• Gabriela Dittrichova

Returning to country walks (and horses)

When I first moved to the UK, I was surrounded by fields. My college was located in the middle of the English countryside and all I could do after school was to go for country walks. And now, almost a decade later, when we have all been stuck at home for over a year, I come back to this new-old way of spending time. I put on my hiking shoes and go. No target, no viewpoint in sight, just walking. And as I walk, I start seeing familiar pictures. The horses.


I have never been much of a horse rider myself, but I do love animals and feel in a strange way connected to those robust, peaceful and calm mammals. And I love it. I have so much respect and admiration for them and every time I’m around horses, I feel humble and relaxed. Strange, right? I don’t know what it’s about but I truly enjoy it.


I slow down, reflect, and try to take it all in. The scents, noises, and colours around me.

Trying to go for a brisk walk every day gives me the opportunity to reconnect with nature and also with myself. I see and feel things I wasn’t used to feeling for a long time. I slow down, reflect, and try to take it all in. The scents, noises, and colours surrounding me. And it’s wonderful.

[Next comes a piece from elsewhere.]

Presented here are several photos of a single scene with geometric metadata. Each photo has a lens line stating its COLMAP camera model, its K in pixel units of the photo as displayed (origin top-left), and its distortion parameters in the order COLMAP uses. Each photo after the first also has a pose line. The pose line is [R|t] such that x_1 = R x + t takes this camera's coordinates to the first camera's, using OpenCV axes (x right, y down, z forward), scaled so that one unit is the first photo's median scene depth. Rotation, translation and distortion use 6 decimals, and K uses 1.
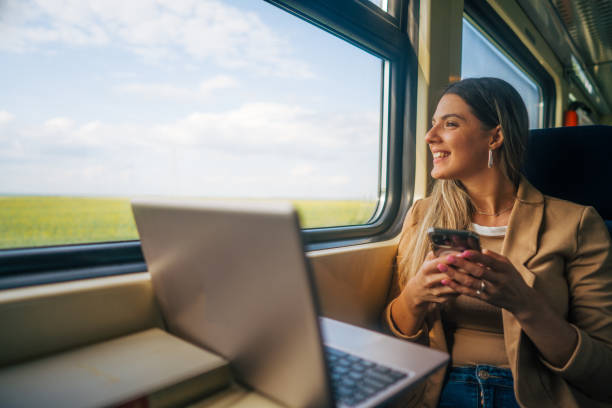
lens RADIAL K [[408.4, 0, 281.1], [0, 408.4, 203.3], [0, 0, 1]] dist [0.005368, 0.003112]
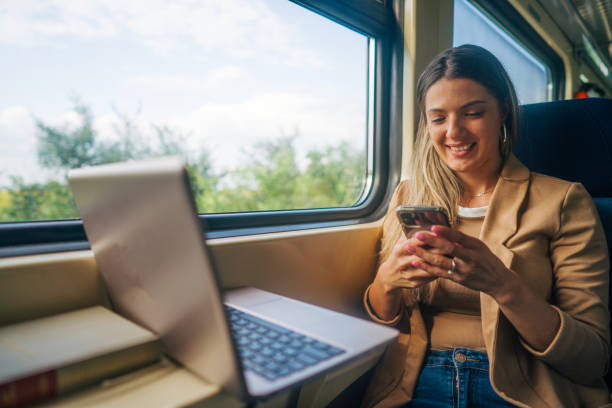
lens RADIAL K [[408.4, 0, 281.1], [0, 408.4, 203.3], [0, 0, 1]] dist [0.005368, 0.003112]
pose [[0.999425, -0.006645, -0.033244, 0.095527], [0.007345, 0.999753, 0.020991, 0.027561], [0.033096, -0.021223, 0.999227, 0.027439]]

It is super important to have a place where you can just be. No pretending, no forcing yourself into anything that doesn’t feel natural to you. From my Instagram feed, you can see that I’ve been spending a lot of time in nature lately. Not surprisingly, when it’s pretty much the only thing you can do now. And one of the reasons is Mark, who was born at the wrong place. He is so deeply connected to nature and through him, I can see what transformative power nature can have. I often write about it on this blog, so feel free to check out this post on walking as a therapy or a on mountains here.


When we go on a hike or drive to the hills, my partner immediately brings down his facade, washes away the stress of the week gone by, and is exactly who he is at the core. A wonderful, honest, and sensitive being. And it’s fantastic - to watch and to be a part of it. He is also incredibly inspiring - when he climbs up a mountain, hugs a tree, runs through the moody fields, and is just insanely happy. He smiles, makes jokes, and stops thinking about anything else. That's why they call men single taskers (explained by Mark Gungor) as they can concentrate on one thing only. And I envy and try to learn from this, so when I’m outside, I try to push all the other thoughts out of my head and just take in the now.


Oftentimes I fail. This post was written whilst out on a walk, so you can tell how much of a multitasker I am. But I’m trying. And that’s the most I can do right now. Just try. This applies to all the difficult processes in our lives. We can just try, do our best and accept the consequences whatever they might be. There’s no room for regrets or second thoughts, when we’re our honest selves, we are the best version of ourselves. And that’s more than enough!


I invite you to try and spend more time outside this week. It might be just a short walk, maybe you get off the bus one stop early or park the car in another street, just so you can spend the few extra moments walking and thinking about nothing. Perhaps some thoughts will enter your mind, but being fully detached from the screen and focusing on what is around you here and now is key.


Detaching and reconnecting is what I call mindfulness (and you know how damn I love it!). Walking is a mindful technique anyone can practice and what better time than now? Put on your shoes, get outside, and just recharge. Enjoy your walk!